What to produce:
Retype the listing exactly; omit pictures.

************

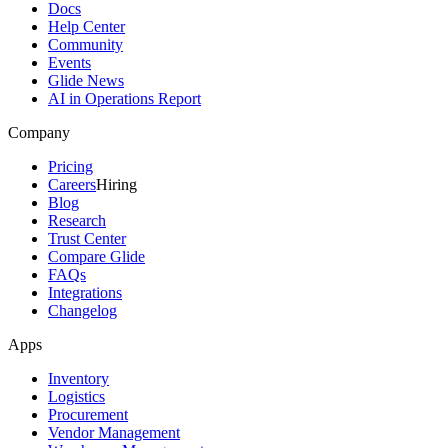
Docs
Help Center
Community
Events
Glide News
AI in Operations Report
Company
Pricing
Careers
Hiring
Blog
Research
Trust Center
Compare Glide
FAQs
Integrations
Changelog
Apps
Inventory
Logistics
Procurement
Vendor Management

************

Task answer:
Docs
Help Center
Community
Events
Glide News
AI in Operations Report
Company
Pricing
Careers
Hiring
Blog
Research
Trust Center
Compare Glide
FAQs
Integrations
Changelog
Apps
Inventory
Logistics
Procurement
Vendor Management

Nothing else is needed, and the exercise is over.